*Your task*. Could you arrange the records below as a Markdown table with the columns No and Line, numbering each nonblank line in order and leaving out blank lines and the pictures?

*Excerpted records*.
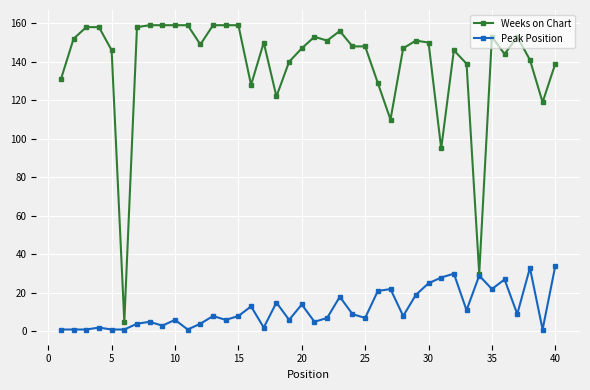

Which series has the largest total across all categories?

Weeks on Chart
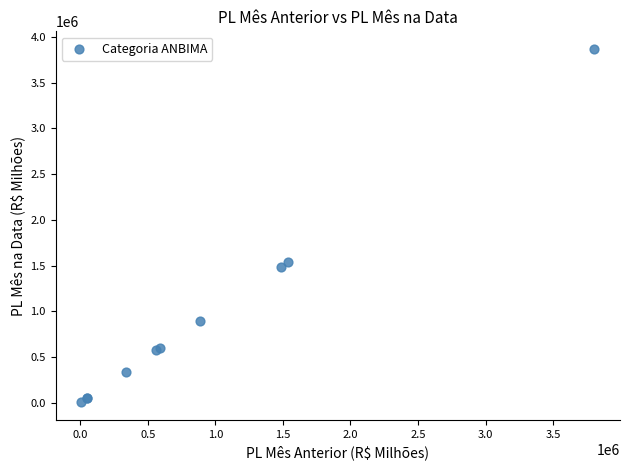

What Y value in the scatter plot is closest to 1937151?

1543998.1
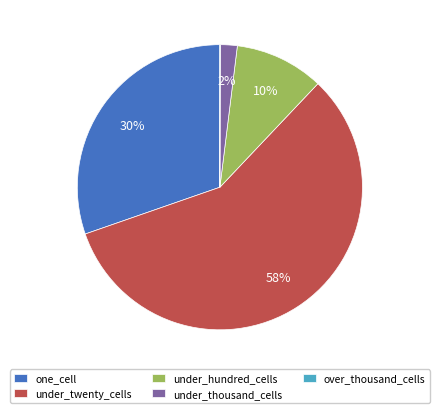

Is the sum of under_hundred_cells and under_twenty_cells greater than half?

Yes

*Output for this task*.
| No | Line |
|---|---|
| 1 | Which series has the largest total across all categories? |
| 2 | Weeks on Chart |
| 3 | What Y value in the scatter plot is closest to 1937151? |
| 4 | 1543998.1 |
| 5 | Is the sum of under_hundred_cells and under_twenty_cells greater than half? |
| 6 | Yes |